_WORK INSTRUCTION_
The expected output is a copy of every line in the records with the string "graphene".

_TASK DATA_
******************************
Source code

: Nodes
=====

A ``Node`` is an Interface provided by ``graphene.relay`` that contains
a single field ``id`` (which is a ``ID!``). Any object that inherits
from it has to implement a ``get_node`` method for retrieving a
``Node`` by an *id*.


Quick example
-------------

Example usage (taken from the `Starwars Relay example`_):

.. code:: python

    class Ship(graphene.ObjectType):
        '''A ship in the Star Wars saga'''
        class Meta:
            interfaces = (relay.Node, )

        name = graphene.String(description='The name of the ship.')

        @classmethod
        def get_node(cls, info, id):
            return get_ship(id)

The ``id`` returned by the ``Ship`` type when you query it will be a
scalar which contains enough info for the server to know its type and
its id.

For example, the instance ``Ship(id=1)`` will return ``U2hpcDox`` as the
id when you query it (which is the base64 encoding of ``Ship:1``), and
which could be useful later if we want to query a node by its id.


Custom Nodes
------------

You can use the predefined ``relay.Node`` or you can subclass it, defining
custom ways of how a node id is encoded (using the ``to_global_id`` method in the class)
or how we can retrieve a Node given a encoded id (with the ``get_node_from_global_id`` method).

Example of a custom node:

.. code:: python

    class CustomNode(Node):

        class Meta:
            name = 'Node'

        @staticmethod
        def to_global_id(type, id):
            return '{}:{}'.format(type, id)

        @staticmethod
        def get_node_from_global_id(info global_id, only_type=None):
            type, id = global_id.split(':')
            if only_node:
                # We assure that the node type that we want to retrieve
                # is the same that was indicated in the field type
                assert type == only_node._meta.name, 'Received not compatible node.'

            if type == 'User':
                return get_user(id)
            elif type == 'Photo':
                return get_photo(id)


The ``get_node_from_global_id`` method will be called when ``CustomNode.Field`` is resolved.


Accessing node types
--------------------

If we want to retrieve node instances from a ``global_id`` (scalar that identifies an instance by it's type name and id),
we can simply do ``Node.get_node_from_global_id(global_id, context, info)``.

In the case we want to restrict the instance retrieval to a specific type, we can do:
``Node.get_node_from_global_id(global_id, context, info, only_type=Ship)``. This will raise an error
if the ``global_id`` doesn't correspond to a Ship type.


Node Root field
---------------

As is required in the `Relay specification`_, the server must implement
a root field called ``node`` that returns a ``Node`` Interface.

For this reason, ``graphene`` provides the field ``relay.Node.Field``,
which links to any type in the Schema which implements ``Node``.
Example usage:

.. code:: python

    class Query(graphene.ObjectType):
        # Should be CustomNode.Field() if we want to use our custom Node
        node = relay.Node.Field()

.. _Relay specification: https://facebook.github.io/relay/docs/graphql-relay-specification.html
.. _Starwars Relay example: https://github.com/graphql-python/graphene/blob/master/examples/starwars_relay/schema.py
******************************
_ANSWER FOR THIS EXERCISE_
A ``Node`` is an Interface provided by ``graphene.relay`` that contains
    class Ship(graphene.ObjectType):
        name = graphene.String(description='The name of the ship.')
For this reason, ``graphene`` provides the field ``relay.Node.Field``,
    class Query(graphene.ObjectType):
.. _Starwars Relay example: https://github.com/graphql-python/graphene/blob/master/examples/starwars_relay/schema.py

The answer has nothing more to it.